Pangkalan ini adalah pusat komando untuk operasi angkatan laut AS di Teluk Persia, Laut Arab, Laut Merah, dan sebagian Samudra Hindia. Nilai strategisnya terletak pada pengamanan dua titik rawan pengiriman yang vital: Selat Hormuz dan Bab el-Mandeb.
NSA Bahrain juga menjadi tuan rumah Komando Pusat Angkatan Laut AS (NAVCENT). Komando ini mendukung 15.000 personel di laut dan lebih dari 1.000 staf di darat.
Misi utamanya meliputi patroli antipembajakan, pencegatan penyelundupan, dan kebebasan navigasi di perairan yang kaya minyak.
Pangkalan ini juga menjadi rumah bagi kapal perang besar, kapal logistik, kapal antiranjau, dan detasemen Penjaga Pantai AS.
Awalnya dibangun dan dioperasikan oleh Angkatan Laut Kerajaan Inggris pada tahun 1920-an, situs ini telah menjadi benteng militer AS sejak Perang Dunia II.
Amerika Serikat mengoperasikan jaringan pangkalan yang luas di seluruh Teluk dan Timur Tengah yang lebih luas. Ini termasuk:
Respons Iran mungkin tidak terbatas pada rudal saja. Teheran juga dapat menggunakan sekutu regionalnya untuk menyerang secara tidak langsung.
Dampak ekonomi
Poros Perlawanan Iran mencakup kelompok bersenjata di Yaman, Irak, dan Lebanon.
Sementara Hizbullah telah menderita kerugian besar akibat serangan Israel, Houthi tetap beroperasi dan mengancam akan melanjutkan serangan Laut Merah jika AS memasuki perang.
Pada tahun 2019, pesawat nirawak Houthi—yang dilaporkan didukung Iran—melumpuhkan dua fasilitas minyak utama Saudi.

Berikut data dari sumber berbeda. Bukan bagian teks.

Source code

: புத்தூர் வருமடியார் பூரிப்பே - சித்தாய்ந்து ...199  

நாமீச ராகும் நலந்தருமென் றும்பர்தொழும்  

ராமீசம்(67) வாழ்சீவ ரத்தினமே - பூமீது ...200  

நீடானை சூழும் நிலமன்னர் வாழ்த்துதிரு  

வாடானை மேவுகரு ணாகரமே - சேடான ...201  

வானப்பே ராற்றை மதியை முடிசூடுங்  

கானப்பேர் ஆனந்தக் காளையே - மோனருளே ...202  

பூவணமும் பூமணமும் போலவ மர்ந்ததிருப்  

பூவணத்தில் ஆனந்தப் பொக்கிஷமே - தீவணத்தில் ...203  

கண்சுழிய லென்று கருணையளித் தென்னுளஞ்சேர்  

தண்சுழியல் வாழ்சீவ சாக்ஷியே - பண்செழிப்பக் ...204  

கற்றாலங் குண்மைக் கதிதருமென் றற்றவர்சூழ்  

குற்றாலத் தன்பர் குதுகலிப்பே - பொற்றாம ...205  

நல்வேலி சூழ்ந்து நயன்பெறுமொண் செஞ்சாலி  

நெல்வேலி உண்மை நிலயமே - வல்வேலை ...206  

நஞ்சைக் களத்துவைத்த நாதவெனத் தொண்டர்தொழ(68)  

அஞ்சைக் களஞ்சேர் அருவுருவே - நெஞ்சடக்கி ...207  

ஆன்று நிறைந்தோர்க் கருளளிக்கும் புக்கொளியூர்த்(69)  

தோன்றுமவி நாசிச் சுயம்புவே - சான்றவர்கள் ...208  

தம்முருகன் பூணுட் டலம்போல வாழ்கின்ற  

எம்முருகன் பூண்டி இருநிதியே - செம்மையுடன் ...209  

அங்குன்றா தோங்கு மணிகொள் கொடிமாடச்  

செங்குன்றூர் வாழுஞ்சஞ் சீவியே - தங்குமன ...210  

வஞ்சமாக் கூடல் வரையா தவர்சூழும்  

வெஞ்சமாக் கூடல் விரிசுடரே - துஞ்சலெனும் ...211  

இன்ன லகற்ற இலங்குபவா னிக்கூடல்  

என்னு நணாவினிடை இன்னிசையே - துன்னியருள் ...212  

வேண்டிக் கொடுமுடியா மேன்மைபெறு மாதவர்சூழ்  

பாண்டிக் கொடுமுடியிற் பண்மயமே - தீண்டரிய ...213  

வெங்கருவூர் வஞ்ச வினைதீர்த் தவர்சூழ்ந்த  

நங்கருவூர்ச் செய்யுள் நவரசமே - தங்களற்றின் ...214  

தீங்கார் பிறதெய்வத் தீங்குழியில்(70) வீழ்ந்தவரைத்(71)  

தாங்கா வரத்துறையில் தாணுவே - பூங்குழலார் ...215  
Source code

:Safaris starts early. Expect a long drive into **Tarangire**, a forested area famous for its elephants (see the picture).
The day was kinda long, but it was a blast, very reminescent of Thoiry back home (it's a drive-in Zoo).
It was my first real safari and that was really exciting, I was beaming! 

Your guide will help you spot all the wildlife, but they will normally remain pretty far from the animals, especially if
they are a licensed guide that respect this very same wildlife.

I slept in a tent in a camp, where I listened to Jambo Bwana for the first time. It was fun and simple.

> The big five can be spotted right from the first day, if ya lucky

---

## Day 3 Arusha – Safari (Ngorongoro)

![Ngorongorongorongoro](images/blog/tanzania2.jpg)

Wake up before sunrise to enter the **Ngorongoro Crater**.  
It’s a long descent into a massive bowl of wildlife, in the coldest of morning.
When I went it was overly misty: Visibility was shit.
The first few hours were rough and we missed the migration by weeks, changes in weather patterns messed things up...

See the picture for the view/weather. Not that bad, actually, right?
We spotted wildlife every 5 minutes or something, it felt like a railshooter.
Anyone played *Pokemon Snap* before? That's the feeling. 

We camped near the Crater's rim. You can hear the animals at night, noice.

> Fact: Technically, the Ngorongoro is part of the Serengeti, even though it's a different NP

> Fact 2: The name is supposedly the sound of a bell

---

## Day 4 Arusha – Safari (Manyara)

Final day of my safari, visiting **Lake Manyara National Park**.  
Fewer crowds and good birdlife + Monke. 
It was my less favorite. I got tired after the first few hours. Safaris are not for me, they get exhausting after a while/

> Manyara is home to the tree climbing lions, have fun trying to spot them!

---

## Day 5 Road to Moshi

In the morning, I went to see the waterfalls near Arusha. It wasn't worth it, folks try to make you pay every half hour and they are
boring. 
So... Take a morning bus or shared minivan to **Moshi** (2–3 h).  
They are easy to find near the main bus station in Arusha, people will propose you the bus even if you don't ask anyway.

Serangan singkat itu memangkas separuh produksi minyak Saudi, yang menunjukkan kemampuan Iran untuk mengganggu aliran energi global tanpa konfrontasi langsung.
Iran sekarang dapat menerapkan strategi serupa di seluruh Teluk. Infrastruktur energi penting di Qatar, UEA, dan Arab Saudi tetap rentan.
Dan ada satu pengungkit lainnya: Selat Hormuz.
Titik Vital
Sekitar 20% minyak dunia melewati perairan sempit ini. Pada kondisi tersulitnya, Selat Hormuz hanya selebar 33 kilometer.
Iran telah menyebarkan ribuan ranjau laut dan speedboat di sepanjang pantainya. Rudal dari garis pantainya—atau dari kelompok sekutu seperti Houthi—dapat menghentikan lalu lintas sepenuhnya.
Bahkan penutupan sementara akan membuat harga minyak melonjak dan memicu tekanan internasional terhadap Washington dan Tel Aviv.
Armada ke-5 AS, yang ditempatkan hanya beberapa mil jauhnya di Bahrain, telah berjanji untuk menjaga selat itu tetap terbuka. Namun, insiden apa pun dapat memicu kejatuhan ekonomi global.
Iran memiliki beberapa pilihan. Iran dapat menyerang pangkalan AS secara langsung. Iran dapat melumpuhkan rute minyak dan rantai pasokan global.
Iran juga dapat mengaktifkan proksinya. Atau, Iran dapat menghentikan semua kerja sama dengan Badan Tenaga Atom Internasional dan menarik diri dari Perjanjian Nonproliferasi Nuklir.
Menurut IAEA dan intelijen AS, Iran tidak memiliki program nuklir militer yang terorganisasi sejak 2003. Namun, negara itu masih memperkaya uranium hingga 60%—sebuah langkah teknis yang menjauh dari tingkat senjata.
Dan dengan fasilitas nuklirnya yang rusak, Teheran mungkin merasa tidak ada lagi yang bisa hilang.
Amerika Serikat dan Israel masih memiliki keunggulan militer yang jelas. Namun, sejarah menunjukkan bahwa keunggulan tidak selalu menjamin keamanan.